Be unique, be yourself. Why would you try to be someone else? I am not remotely funny and I would not try to be funny. I would sound pathetic. Focus on what you have that others can gain from.
By the way, did you guess what food, Pinterest and a newborn baby had in common?
They are the reasons I started Le Coin de Mel.
As far as I can remember I have always loved food, looking at it, smelling it, cooking it, then eating and eating some more. My mum actually started weaning me when I was eight weeks old because milk was not keeping me full (the things they did in the 80s!). I could eat for a living. Wait, I would love to eat for a living!
When I discovered Pinterest three years ago, I found out that there were people out there sharing their family recipes, craft tutorials, homemade present ideas and all sorts of weird and wonderful things.

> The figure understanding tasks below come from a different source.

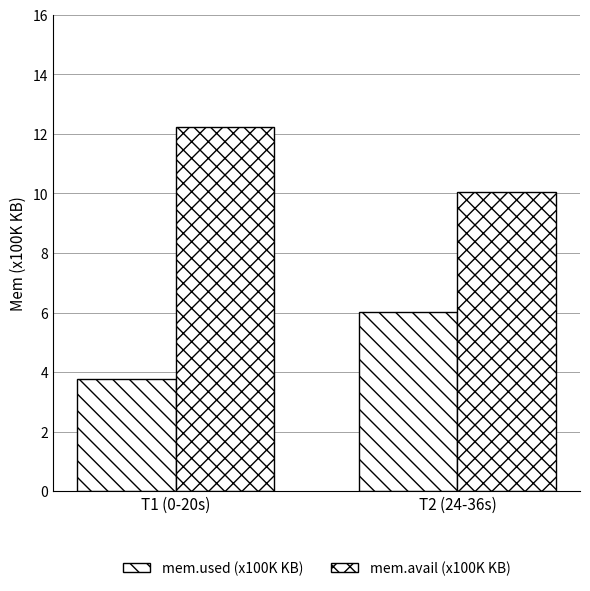

True or false: mem.used (x100K KB) has a value of 9.8 at T2 (24-36s).

False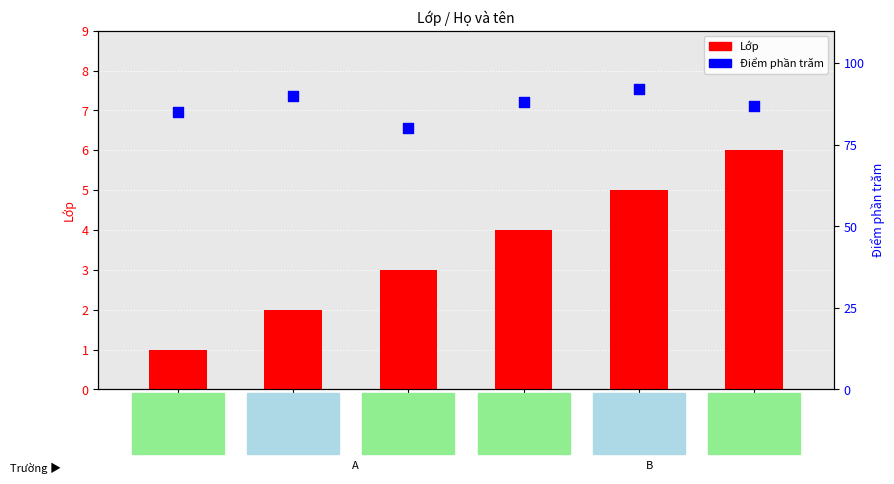

Which series has the widest spread of Y values?

Điểm phần trăm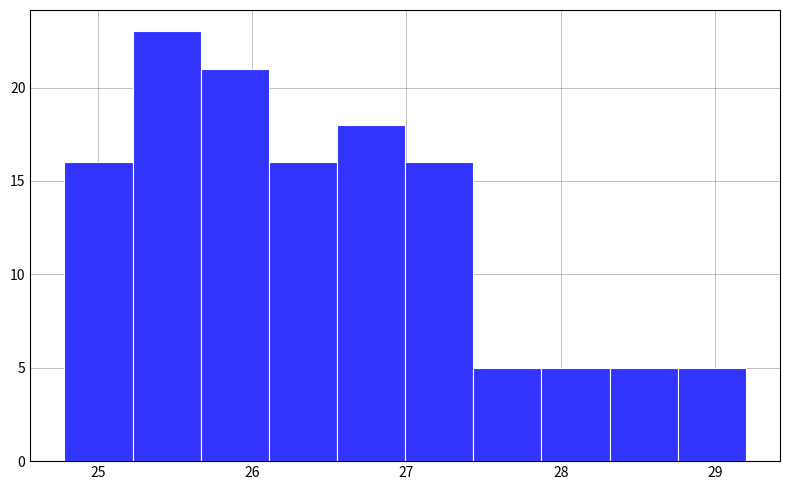

Reading left to right, list every bar in this chart as the range it spans on the x-axis followed by its height. Neither the bar edges nor the heights are printed on the chart, so give them approximately, as read against the axes.

24.8 to 25.2: 16
25.2 to 25.7: 23
25.7 to 26.1: 21
26.1 to 26.6: 16
26.6 to 27.0: 18
27.0 to 27.4: 16
27.4 to 27.9: 5
27.9 to 28.3: 5
28.3 to 28.8: 5
28.8 to 29.2: 5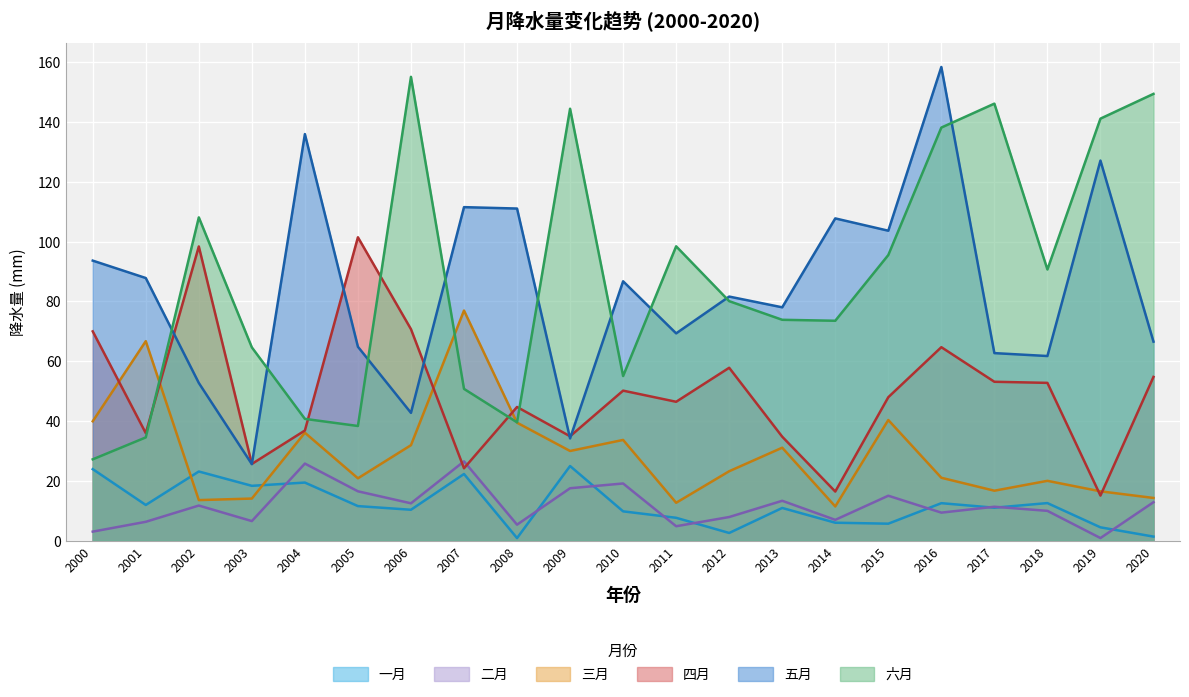

What is the minimum value for 二月?

0.9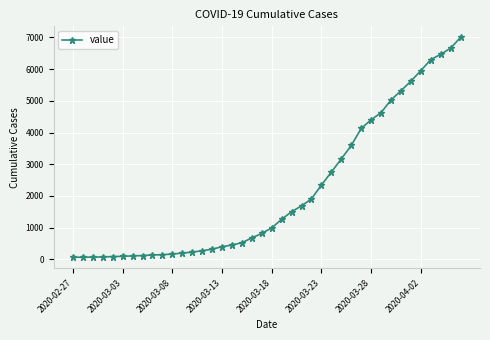

How many lines are shown in the chart?

1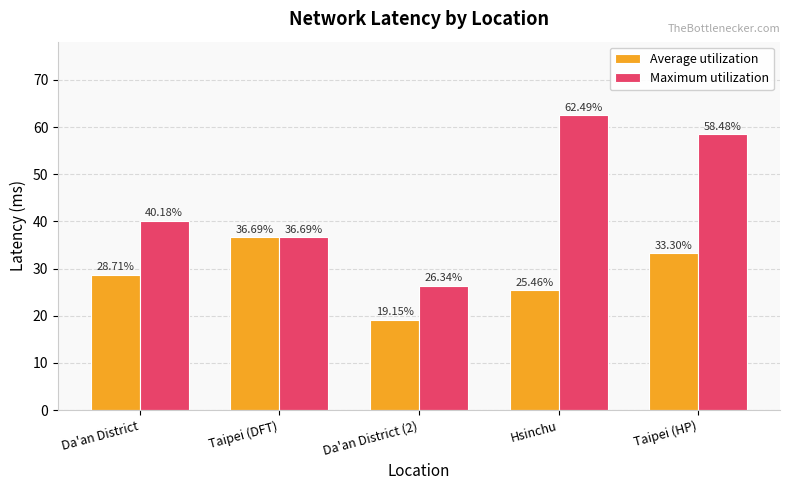

At which category is the sum across all series the highest?

Taipei (HP)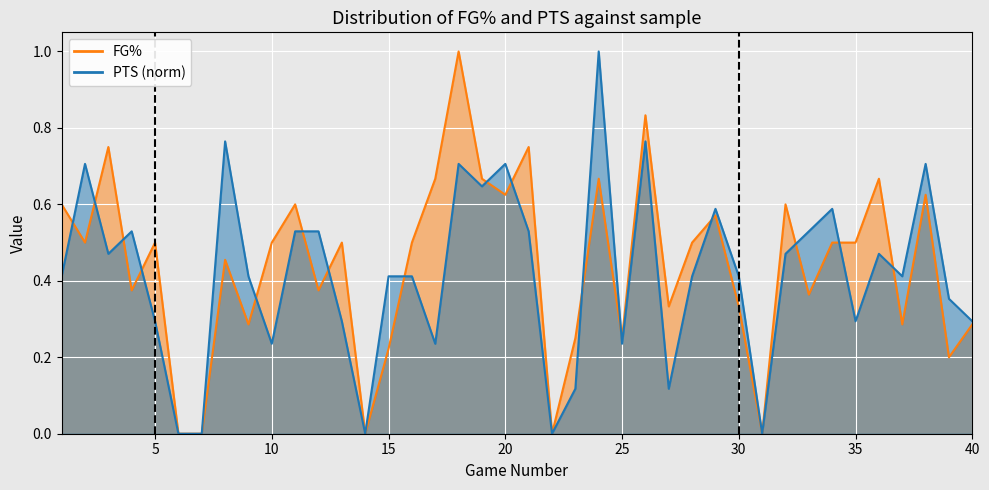

What is the difference between the maximum and minimum values in the FG% series?

1.0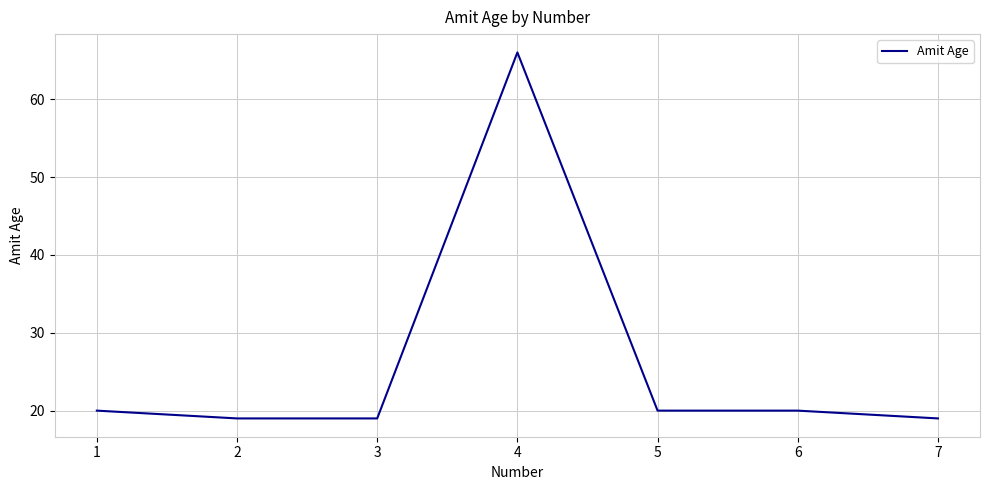

Which label corresponds to the largest value in the chart?

4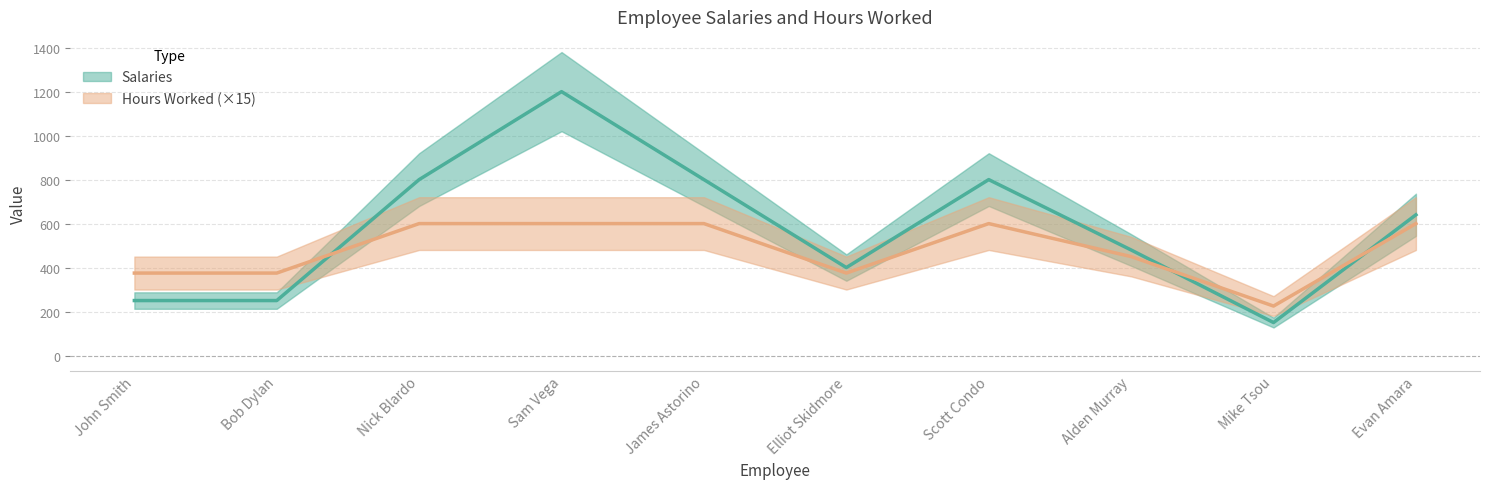

Reading left to right, transcribe all the data shown in this chart.

Salaries: John Smith=250	Bob Dylan=250	Nick Blardo=800	Sam Vega=1200	James Astorino=800	Elliot Skidmore=400	Scott Condo=800	Alden Murray=480	Mike Tsou=150	Evan Amara=640
Hours Worked: John Smith=375	Bob Dylan=375	Nick Blardo=600	Sam Vega=600	James Astorino=600	Elliot Skidmore=375	Scott Condo=600	Alden Murray=450	Mike Tsou=225	Evan Amara=600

At the time, I remember wondering how anyone could have the time to do anything like that…
Le Coin de Mel really started with a sick baby. When she was four weeks old, Jumpy had her first stay in hospital. Pneumonia was scary but she recovered well. Soon after, she started rubbing her head against anything and everything. Eczema had entered our lives. At six months, she was rushed to A&E. She was covered in hives and was swelling at an alarming rate after eating a piece of bread. Further tests revealed life-threatening allergies to wheat, all nuts and seeds, eggs and milk protein. We received a lot of support from our GP, but I was lost when it came to cooking. I could not find any recipes anywhere, not even in ‘free from’ books. I had no idea where to look.
Le Coin de Mel was born, and on my journey, I have met loads of inspirational people. I have also made real friends, who have shared more advice than could have wished for. I have been more adventurous with my cooking and there is nothing more exciting than going to my own blog when I need a recipe for dinner. Do you think Jamie Oliver feels like that when he opens one of his cookbooks?